TASK STATEMENT
For every line in the material below that holds "minsa", report the line.

===== SUPPLIED DATA

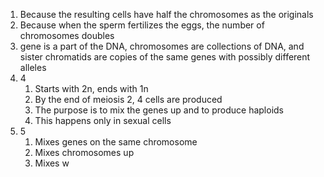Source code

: 1. Because the resulting cells have half the chromosomes as the originals
2. Because when the sperm fertilizes the eggs, the number of chromosomes doubles
3. gene is a part of the DNA, chromosomes are collections of DNA, and sister chromatids are copies of the same genes with possibly different alleles
4. 4
	1. Starts with 2n, ends with 1n
	2. By the end of meiosis 2, 4 cells are produced
	3. The purpose is to mix the genes up and to produce haploids
	4. This happens only in sexual cells
5. 5
	1. Mixes genes on the same chromosome
	2. Mixes chromosomes up
	3. Mixes w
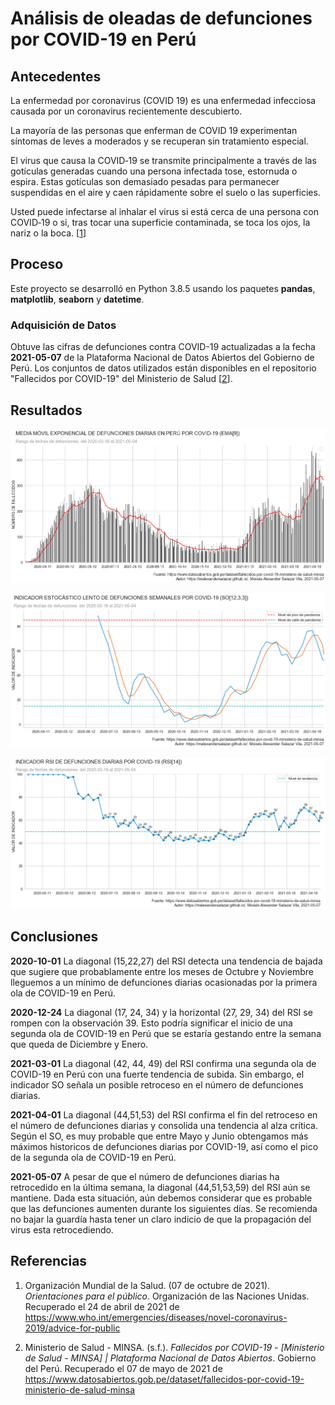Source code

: # Análisis de oleadas de defunciones por COVID-19 en Perú

## Antecedentes

La enfermedad por coronavirus (COVID 19) es una ‎enfermedad infecciosa causada por un ‎coronavirus recientemente descubierto. ‎

La mayoría de las personas que enferman de ‎COVID 19 experimentan síntomas de leves a ‎moderados y se recuperan sin tratamiento ‎especial. 

El virus que causa la COVID‑19 se transmite principalmente a través de las gotículas generadas cuando una persona infectada tose, estornuda o espira. Estas gotículas son demasiado pesadas para permanecer suspendidas en el aire y caen rápidamente sobre el suelo o las superficies.

Usted puede infectarse al inhalar el virus si está cerca de una persona con COVID‑19 o si, tras tocar una superficie contaminada, se toca los ojos, la nariz o la boca. [[1]]

## Proceso

Este proyecto se desarrolló en Python 3.8.5 usando los paquetes **pandas**, **matplotlib**, **seaborn** y **datetime**.

### Adquisición de Datos

Obtuve las cifras de defunciones contra COVID-19 actualizadas a la fecha **2021-05-07** de la Plataforma Nacional de Datos Abiertos del Gobierno de Perú. Los conjuntos de datos utilizados están disponibles en el repositorio "Fallecidos por COVID-19" del Ministerio de Salud [[2]].

## Resultados

![alt text](dist/DEFUNCIONES.png "EMA")

![alt text](dist/SO.png "SO")

![alt text](dist/RSI.png "RSI")

## Conclusiones

**2020-10-01** La diagonal (15,22,27) del RSI detecta una tendencia de bajada que sugiere que probablamente entre los meses de Octubre y Noviembre lleguemos a un mínimo de defunciones diarias ocasionadas por la primera ola de COVID-19 en Perú.

**2020-12-24** La diagonal (17, 24, 34) y la horizontal (27, 29, 34) del RSI se rompen con la observación 39. Esto podría significar el inicio de una segunda ola de COVID-19 en Perú que se estaría gestando entre la semana que queda de Diciembre y Enero.

**2021-03-01** La diagonal (42, 44, 49) del RSI confirma una segunda ola de COVID-19 en Perú con una fuerte tendencia de subida. Sin embargo, el indicador SO señala un posible retroceso en el número de defunciones diarias.

**2021-04-01** La diagonal (44,51,53) del RSI confirma el fin del retroceso en el número de defunciones diarias y consolida una tendencia al alza crítica. Según el SO, es muy probable que entre Mayo y Junio obtengamos más máximos historicos de defunciones diarias por COVID-19, así como el pico de la segunda ola de COVID-19 en Perú.

**2021-05-07** A pesar de que el número de defunciones diarias ha retrocedido en la última semana, la diagonal (44,51,53,59) del RSI aún se mantiene. Dada esta situación, aún debemos considerar que es probable que las defunciones aumenten durante los siguientes días. Se recomienda no bajar la guardía hasta tener un claro indicio de que la propagación del virus esta retrocediendo.

## Referencias

1. Organización Mundial de la Salud. (07 de octubre de 2021). _Orientaciones para el público_. Organización de las Naciones Unidas. Recuperado el 24 de abril de 2021 de https://www.who.int/emergencies/diseases/novel-coronavirus-2019/advice-for-public

[1]: https://www.who.int/emergencies/diseases/novel-coronavirus-2019/advice-for-public

2. Ministerio de Salud - MINSA. (s.f.). _Fallecidos por COVID-19 -  [Ministerio de Salud - MINSA] | Plataforma Nacional de Datos Abiertos_. Gobierno del Perú. Recuperado el 07 de mayo de 2021 de https://www.datosabiertos.gob.pe/dataset/fallecidos-por-covid-19-ministerio-de-salud-minsa

[2]: https://www.datosabiertos.gob.pe/dataset/fallecidos-por-covid-19-ministerio-de-salud-minsa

==========

RESPONSE BOX
2. Ministerio de Salud - MINSA. (s.f.). _Fallecidos por COVID-19 -  [Ministerio de Salud - MINSA] | Plataforma Nacional de Datos Abiertos_. Gobierno del Perú. Recuperado el 07 de mayo de 2021 de https://www.datosabiertos.gob.pe/dataset/fallecidos-por-covid-19-ministerio-de-salud-minsa
[2]: https://www.datosabiertos.gob.pe/dataset/fallecidos-por-covid-19-ministerio-de-salud-minsa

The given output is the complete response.